State says it will not grant Poquonnock Bridge Fire District bankruptcy and set precedent

Groton - An official from the Connecticut Office of Policy and Management told Poquonnock Bridge Fire District board members Monday that the state would not get involved in their labor dispute and that granting the fire district bankruptcy would set a precedent the state does not want to set.

District board members met Monday with David LeVasseur, acting undersecretary for the Intergovernmental Policy Division at OPM, to discuss the district's financial crisis and its options.

Gian-Carl Casa, undersecretary for legislative affairs for OPM, said Fire District Board President Alan Ackley and Glenn Carberry, lawyer for the district board, were among those in attendance.

Ackley could not be reached to comment Monday. District Board member Deb Monteiro, who also attended, referred calls to Ackley.

Casa said he did not attend the meeting but was given information about it. He said the district board was told it could seek a referral to the Municipal Finance Advisory Commission - which helps municipalities, including fire districts - avoid insolvency, or contact the commission directly.

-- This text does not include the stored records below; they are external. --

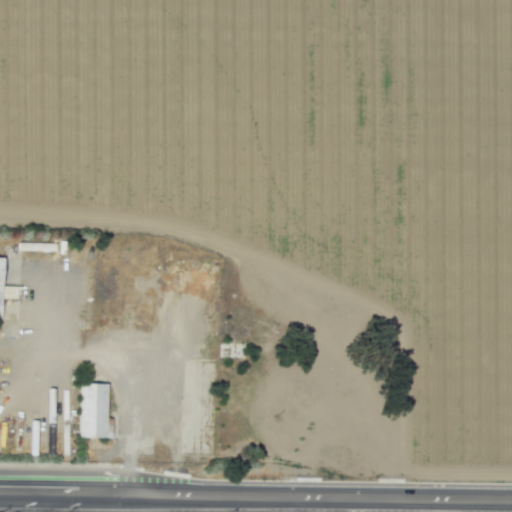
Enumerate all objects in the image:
crop: (298, 158)
building: (35, 246)
building: (7, 291)
building: (92, 411)
road: (399, 429)
road: (256, 496)
road: (40, 501)
road: (176, 503)
road: (300, 505)
road: (330, 505)
road: (377, 505)
road: (503, 505)
road: (408, 506)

Casa said LeVasseur said the state wouldn't offer recommendations about the fire district's labor dispute.

The fire district is days away from the end of a 30-day waiting period imposed by the state Board of Labor Relations, which ordered it to honor a 10-year contract with firefighters that calls for annual raises of 3 percent and other benefits.

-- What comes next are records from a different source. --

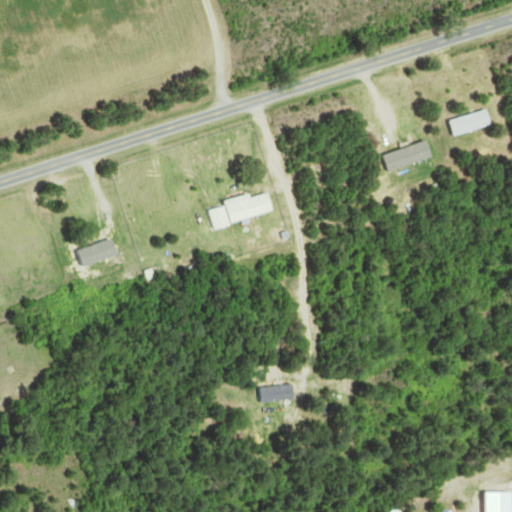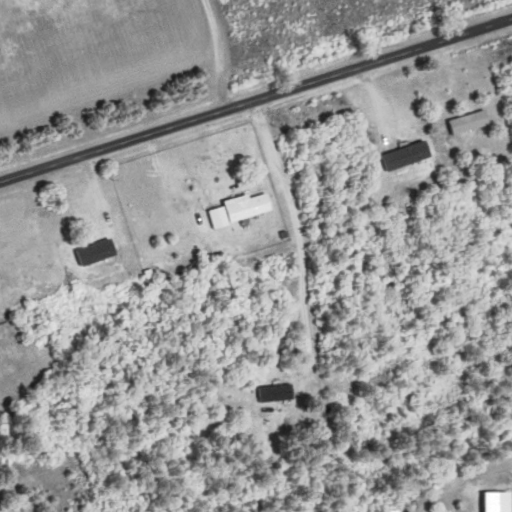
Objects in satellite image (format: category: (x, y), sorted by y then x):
road: (219, 54)
road: (256, 100)
building: (397, 158)
building: (242, 209)
building: (95, 253)
building: (270, 394)
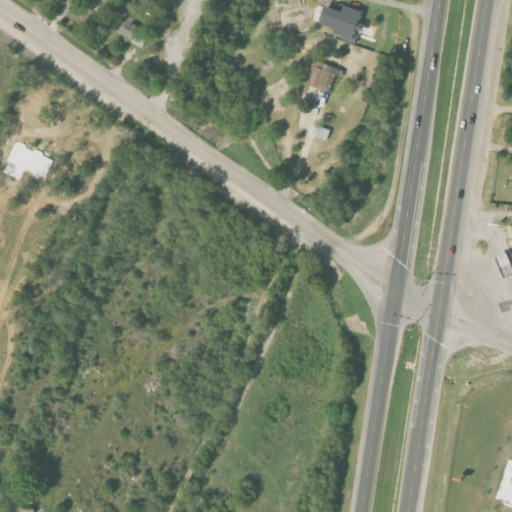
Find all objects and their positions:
building: (345, 22)
building: (134, 33)
building: (324, 76)
road: (491, 108)
building: (323, 133)
road: (217, 163)
road: (300, 165)
road: (404, 256)
road: (447, 256)
traffic signals: (399, 292)
traffic signals: (439, 312)
road: (475, 329)
road: (59, 492)
building: (25, 509)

The labor decision was issued Aug. 28.

The fire district planned to challenge the ruling in New London Superior Court, but paperwork had not been filed as of Monday.

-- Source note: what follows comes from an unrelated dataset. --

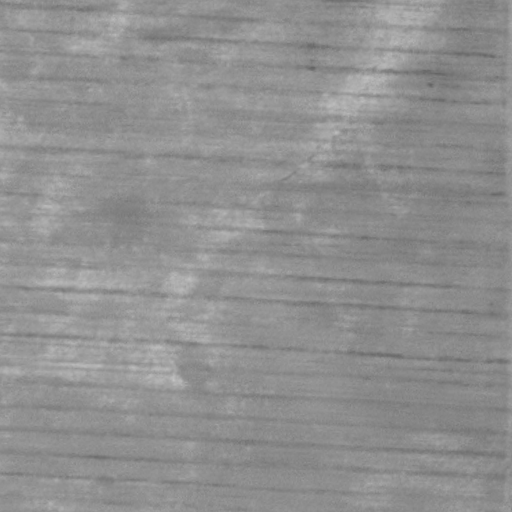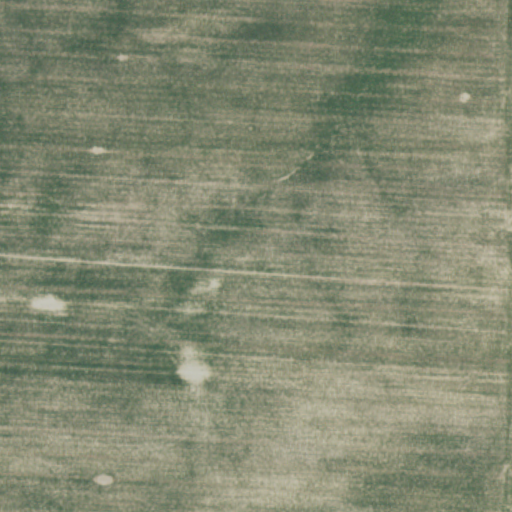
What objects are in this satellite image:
crop: (256, 256)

Casa said board members asked about bankruptcy and were told they would need the governor's approval. While LeVasseur said he couldn't prejudge what the governor would do, Casa said the board was told "no governor" had granted permission since the current law was passed in 1993. Casa said no municipality or fire district had sought bankruptcy, and some districts facing serious problems were already being guided by the Municipal Finance Advisory Commission.

Casa said LeVasseur explained the difficulty granting bankruptcy would pose as "there are hundreds of taxing districts around the state." Casa said it would set a precedent the state wouldn't want to set.

The fire district board has called a special meeting for 6 p.m. Thursday at the Groton Senior Center to discuss the budget.